4 Aralık 2015 Cuma

Erkan Saka: ‘Yurttaş haberciliği daha nesnel habercilik üretebilir’

Yeni medya ve yurttaş haberciliği son zamanların en popüler tartışma konularından biri. Özellikle yeni medya araçlarının kullanımının yaygınlaşmasıyla geleneksel medyanın geleceği merak konusu olmaya başladı. Bununla beraber yurttaş haberciliğini ilerleyen zamanlarda medya içerisinde nasıl bir konumda olacağı ise ayrı bir tartışma konusu olarak durmakta. Bu meseleyi tartışmaya Ruşen Çakır’la başladık, Bilgi Üniversitesi İletişim Fakültesi'nden Yrd. Doç. Erkan Saka’yla devam ediyoruz. Saka, yeni medya ve yurttaş haberciliği üzerine Türkiye’de en çok kafa yoran çalışan akademisyenlerden. Kendisiyle geleneksel  medyanın son durumunu, yurttaş haberciliğinin geleceğini ve sorunlarını ve iletişim fakültelerinde bu meselenin nasıl ele alındığını konuştuk.

Veri Kesiti

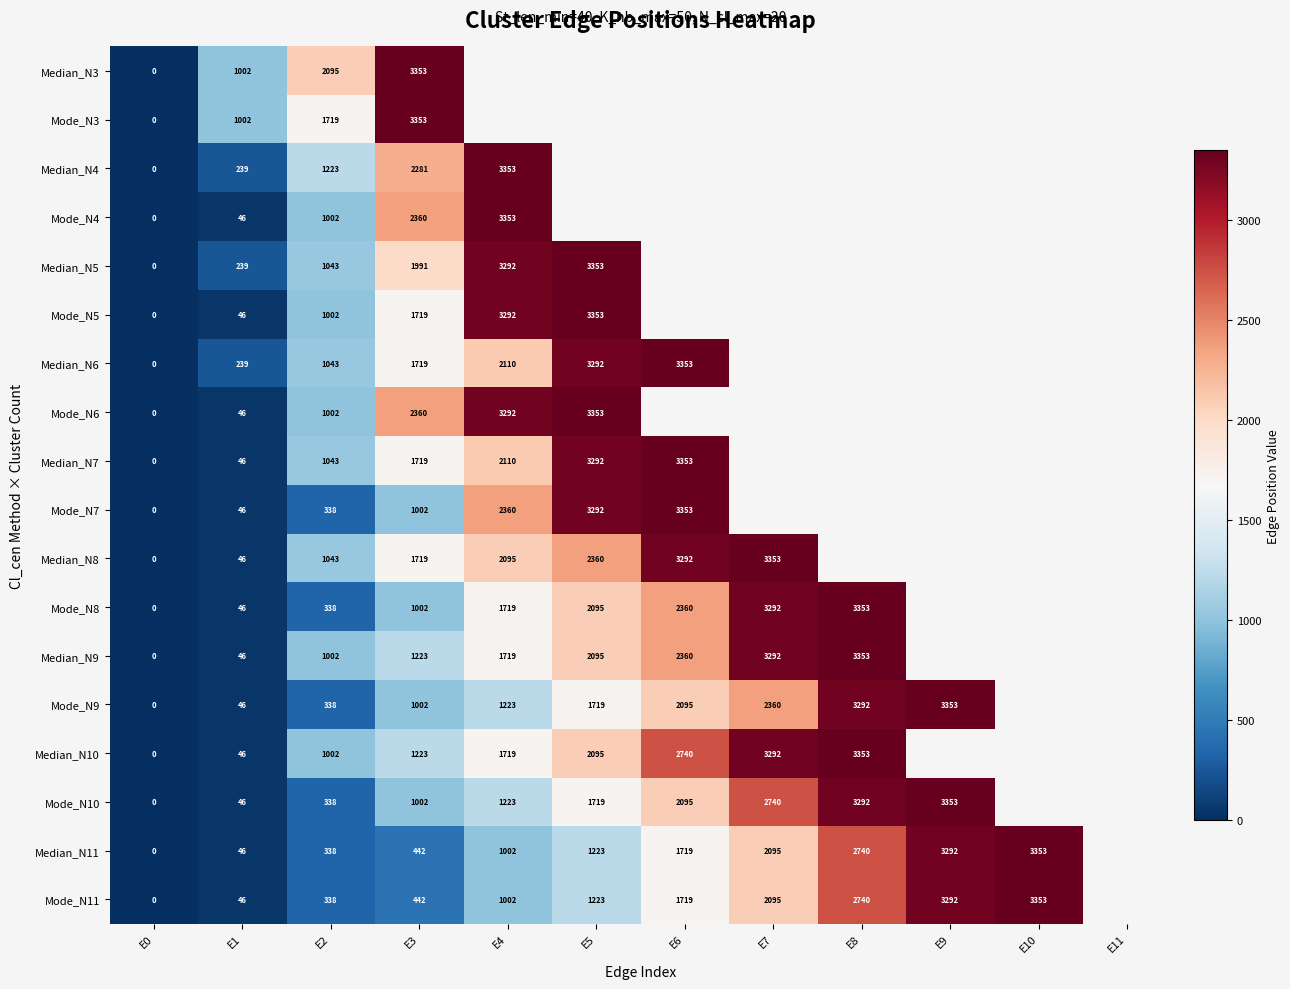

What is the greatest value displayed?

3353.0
--
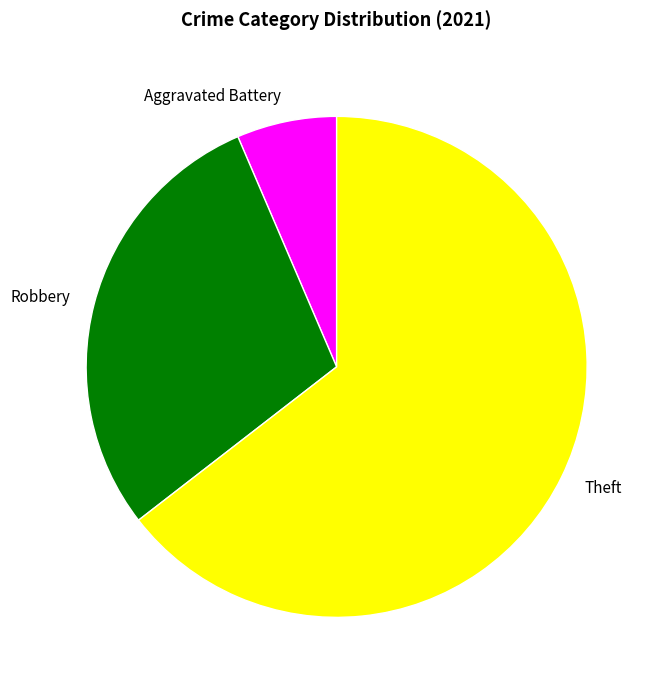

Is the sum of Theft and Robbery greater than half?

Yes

İstenen
Yurttaş haberciliği metninde "4 Aralık 2015" ifadesinden "ele alındığını konuştuk." ifadesine kadar uzanan bölümü hiç değiştirmeden çıkarın.

Sorunun Çözümü
4 Aralık 2015 Cuma

Erkan Saka: ‘Yurttaş haberciliği daha nesnel habercilik üretebilir’

Yeni medya ve yurttaş haberciliği son zamanların en popüler tartışma konularından biri. Özellikle yeni medya araçlarının kullanımının yaygınlaşmasıyla geleneksel medyanın geleceği merak konusu olmaya başladı. Bununla beraber yurttaş haberciliğini ilerleyen zamanlarda medya içerisinde nasıl bir konumda olacağı ise ayrı bir tartışma konusu olarak durmakta. Bu meseleyi tartışmaya Ruşen Çakır’la başladık, Bilgi Üniversitesi İletişim Fakültesi'nden Yrd. Doç. Erkan Saka’yla devam ediyoruz. Saka, yeni medya ve yurttaş haberciliği üzerine Türkiye’de en çok kafa yoran çalışan akademisyenlerden. Kendisiyle geleneksel  medyanın son durumunu, yurttaş haberciliğinin geleceğini ve sorunlarını ve iletişim fakültelerinde bu meselenin nasıl ele alındığını konuştuk.